> [What the exercise asks] Out of the records below, copy all lines in which the word "version" occurs.
- - -
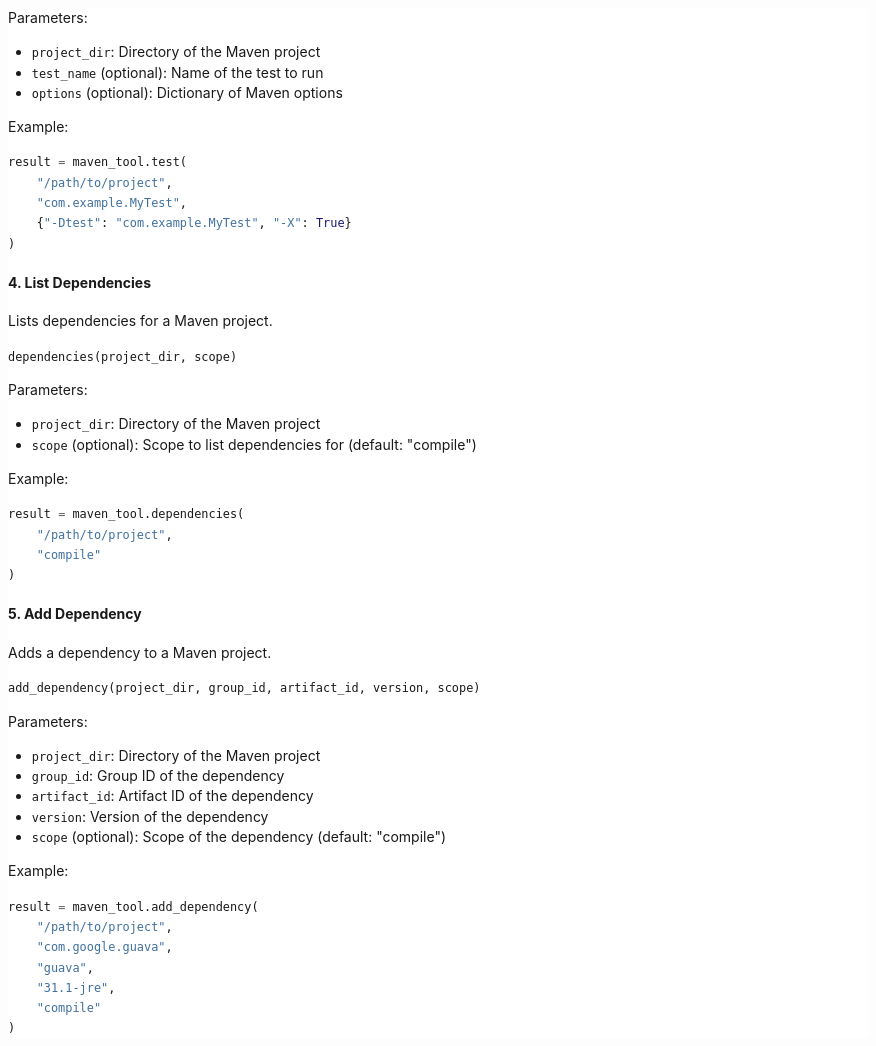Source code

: Parameters:
- `project_dir`: Directory of the Maven project
- `test_name` (optional): Name of the test to run
- `options` (optional): Dictionary of Maven options

Example:
```python
result = maven_tool.test(
    "/path/to/project",
    "com.example.MyTest",
    {"-Dtest": "com.example.MyTest", "-X": True}
)
```

#### 4. List Dependencies

Lists dependencies for a Maven project.

```
dependencies(project_dir, scope)
```

Parameters:
- `project_dir`: Directory of the Maven project
- `scope` (optional): Scope to list dependencies for (default: "compile")

Example:
```python
result = maven_tool.dependencies(
    "/path/to/project",
    "compile"
)
```

#### 5. Add Dependency

Adds a dependency to a Maven project.

```
add_dependency(project_dir, group_id, artifact_id, version, scope)
```

Parameters:
- `project_dir`: Directory of the Maven project
- `group_id`: Group ID of the dependency
- `artifact_id`: Artifact ID of the dependency
- `version`: Version of the dependency
- `scope` (optional): Scope of the dependency (default: "compile")

Example:
```python
result = maven_tool.add_dependency(
    "/path/to/project",
    "com.google.guava",
    "guava",
    "31.1-jre",
    "compile"
)
```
- - -
> [Exercise answer]
add_dependency(project_dir, group_id, artifact_id, version, scope)
- `version`: Version of the dependency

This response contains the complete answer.